Wednesday, May 29, 2013

Aristotle and Dante Discover the Secrets of the Universe by Benjamin Alire Saenz


Benjamin Alire Saenz’s new YA book Aristotle and Dante Discover the Secrets of the Universe has one of my favorite titles, and I picked it up for that reason alone. The book is about two Mexican-American teenagers named Aristotle and Dante, although Aristotle tries to go by Ari (he notes, “I renamed myself Ari. If I switched the letter, my name was Air. I thought it might be a great thing to be air. I could be something and nothing at the same time. I could be necessary and also invisible. Everyone would need me and no one would be able to see me”) and Dante sometimes chooses Dan. They meet at the beginning of the summer Ari is fifteen, in 1987, when, for a lack of anything better to do, he goes to the local swimming pool. Dante is there, and he gets Ari’s attention with his nasally, allergy-ridden voice, and his offer to teach Ari how to swim. The two quickly become friends, something that Ari in particular is missing from his life. When he thinks about how he is typically alone (although not lonely), Ari says, “I got along okay. I had school friends. Sort of. I wasn’t wildly popular. How could I be? In order to be wildly popular you had to make people believe that you were fun and interesting. I just wasn’t that much of a con artist.”

The book is mainly driven by conversations, and several pages will go by in an almost screenplay-like format, with dialogue following dialogue following dialogue. For a YA novel, I found this really engaging, immediate, and fast moving. As a reader, I became wrapped up in the friendship between Ari and Dante, since the elaborate and drawn-out conversations meant that their relationship was happening right in front of me, almost in real time. For example, when they talk about their parents, the entirety of their conversation is laid out, almost nothing communicated by description:


Dante shook his head. “We’re too nice, you know that?”
“What do you mean?”
“Our parents turned us into nice boys. I hate that.”
“I don’t think I’m so nice.”
“Are you in a gang?”
“No.”
“Do you do drugs?”

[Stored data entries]
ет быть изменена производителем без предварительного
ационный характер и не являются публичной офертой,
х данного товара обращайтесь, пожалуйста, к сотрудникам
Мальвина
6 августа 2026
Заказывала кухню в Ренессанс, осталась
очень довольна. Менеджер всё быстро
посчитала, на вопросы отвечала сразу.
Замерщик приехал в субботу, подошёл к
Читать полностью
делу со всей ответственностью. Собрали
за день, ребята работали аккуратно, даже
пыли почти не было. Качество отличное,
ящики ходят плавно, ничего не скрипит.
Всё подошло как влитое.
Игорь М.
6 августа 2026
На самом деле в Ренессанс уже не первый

--

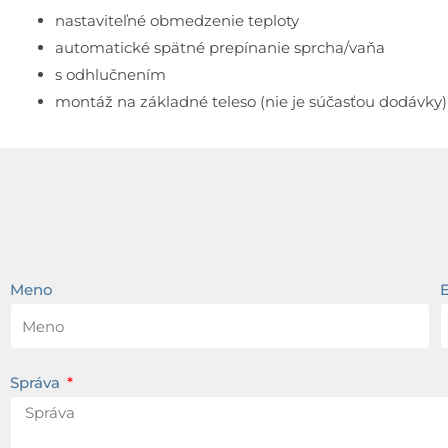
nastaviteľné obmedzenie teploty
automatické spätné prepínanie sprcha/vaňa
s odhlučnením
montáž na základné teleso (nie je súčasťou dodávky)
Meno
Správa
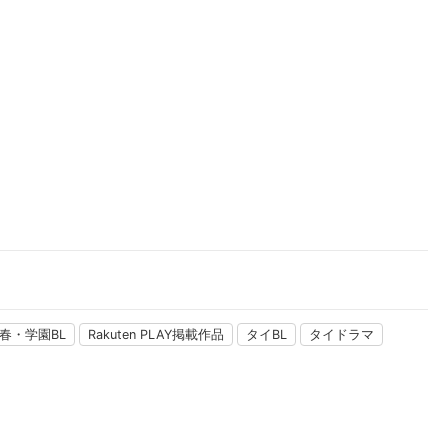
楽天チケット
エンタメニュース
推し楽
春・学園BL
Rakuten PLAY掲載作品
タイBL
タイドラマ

* * *

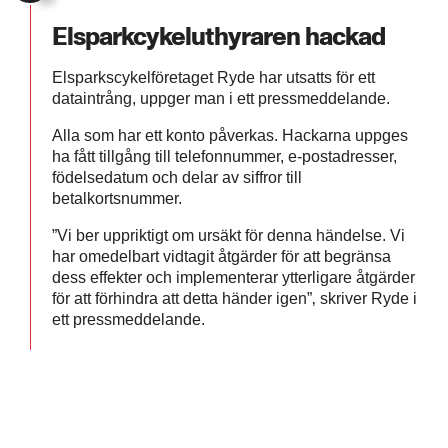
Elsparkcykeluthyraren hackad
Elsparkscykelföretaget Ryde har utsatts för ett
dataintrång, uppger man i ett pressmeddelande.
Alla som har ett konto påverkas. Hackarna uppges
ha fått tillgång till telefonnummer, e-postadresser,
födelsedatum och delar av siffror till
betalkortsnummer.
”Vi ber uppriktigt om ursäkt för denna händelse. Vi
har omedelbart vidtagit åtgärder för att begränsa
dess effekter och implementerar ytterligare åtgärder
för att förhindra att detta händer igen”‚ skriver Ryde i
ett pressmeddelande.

Work order ▸ Could you continue the book review from the point where it stops? These lines have nothing to do with the book review.

Response to this exercise ▸
“No.”
“Do you drink?”
“I’d like to.”
“Me too. But that wasn’t the question.”
“No, I don’t drink.”
“Do you have sex?”
“Sex?”
“Sex, Ari.”
“No, never had sex, Dante. But I’d like to.”
“Me too. See what I mean? We’re nice.”
“Nice,” I said. “Shit.”
“Shit,” he said.
And then we busted out laughing.

Ari and Dante’s parents are actually a great addition to this book. Although they are not in the picture too much (Ari and Dante are really at the center of the story), when they are, they are sympathetic, caring, and understanding of their sons. Ari’s father is back after serving in Vietnam, and his much older brother Bernardo is in jail (and has been for several years). Dante’s father is an English professor, and his mother is writing a book about teens and addiction. Parents can never really be at the heart of a young adult story, but here, they fit in at the periphery in just the right way.

There are several parts to this book: one that examines the summer Ari and Dante meet, one that details the accident that changes their friendship (reminiscent of what happens in A Separate Peace by John Knowles), Dante’s move with his parents to Chicago, and his return a year later. But it is always their friendship and relationship that makes the story work. Although Ari and Dante are exceptional characters on their own, Saenz’s writing is at its best when the two are together, and luckily, it is that way for most of the novel.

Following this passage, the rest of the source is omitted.